Disparities in health care delivery remain an issue of great societal importance, and differences between groups in brain tumor incidence rates, treatment, and outcome continue to be examined in neuro-oncology. Lu and colleagues (p. 522) used a large cancer database to evaluate demographic factors associated with the treatment of elderly patients with glioblastoma in the United States. They found that the odds of receiving “triple therapy” including tumor resection, radiation, and chemotherapy varied by region and was significantly reduced in older patients, female patients, Hispanic patients, and by various markers of low socioeconomic status (SES).
Several studies have reported that glioma risk increases with SES, a seemingly paradoxical finding in that many other cancers demonstrate an inverse relationship with SES. Fischer and colleagues (p. 531) studied a German patient group using health insurance status as a surrogate for SES. They found that private insurance, a marker of high SES, was associated with increased malignant glioma risk, and that the association was independent of patient age or sex.

Items from a dataset
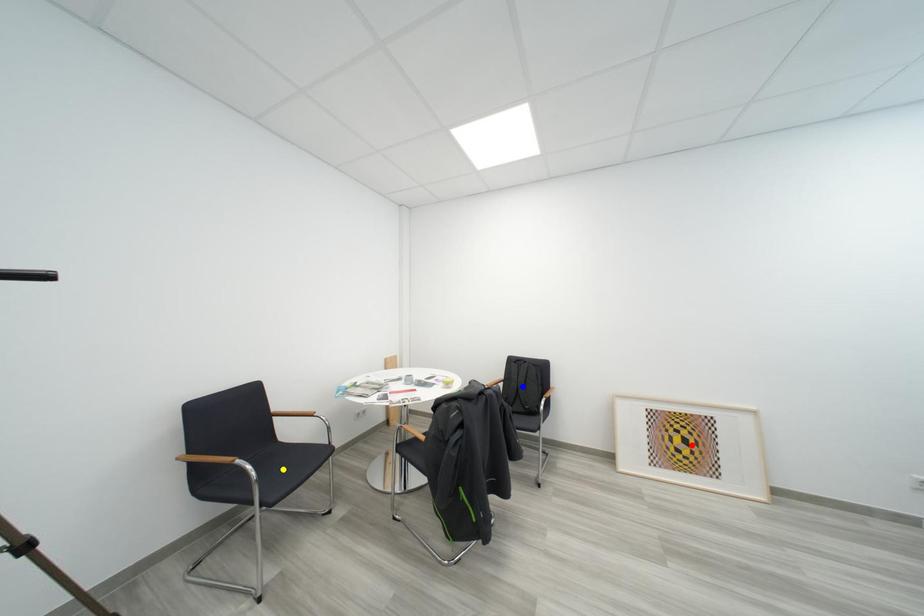
Order these from farthest to nearest:
red point
yellow point
blue point

blue point
red point
yellow point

Required work
Repeat the passage on disparities in glioma treatment and risk word for word, in full.

Exercise output
Disparities in health care delivery remain an issue of great societal importance, and differences between groups in brain tumor incidence rates, treatment, and outcome continue to be examined in neuro-oncology. Lu and colleagues (p. 522) used a large cancer database to evaluate demographic factors associated with the treatment of elderly patients with glioblastoma in the United States. They found that the odds of receiving “triple therapy” including tumor resection, radiation, and chemotherapy varied by region and was significantly reduced in older patients, female patients, Hispanic patients, and by various markers of low socioeconomic status (SES).
Several studies have reported that glioma risk increases with SES, a seemingly paradoxical finding in that many other cancers demonstrate an inverse relationship with SES. Fischer and colleagues (p. 531) studied a German patient group using health insurance status as a surrogate for SES. They found that private insurance, a marker of high SES, was associated with increased malignant glioma risk, and that the association was independent of patient age or sex.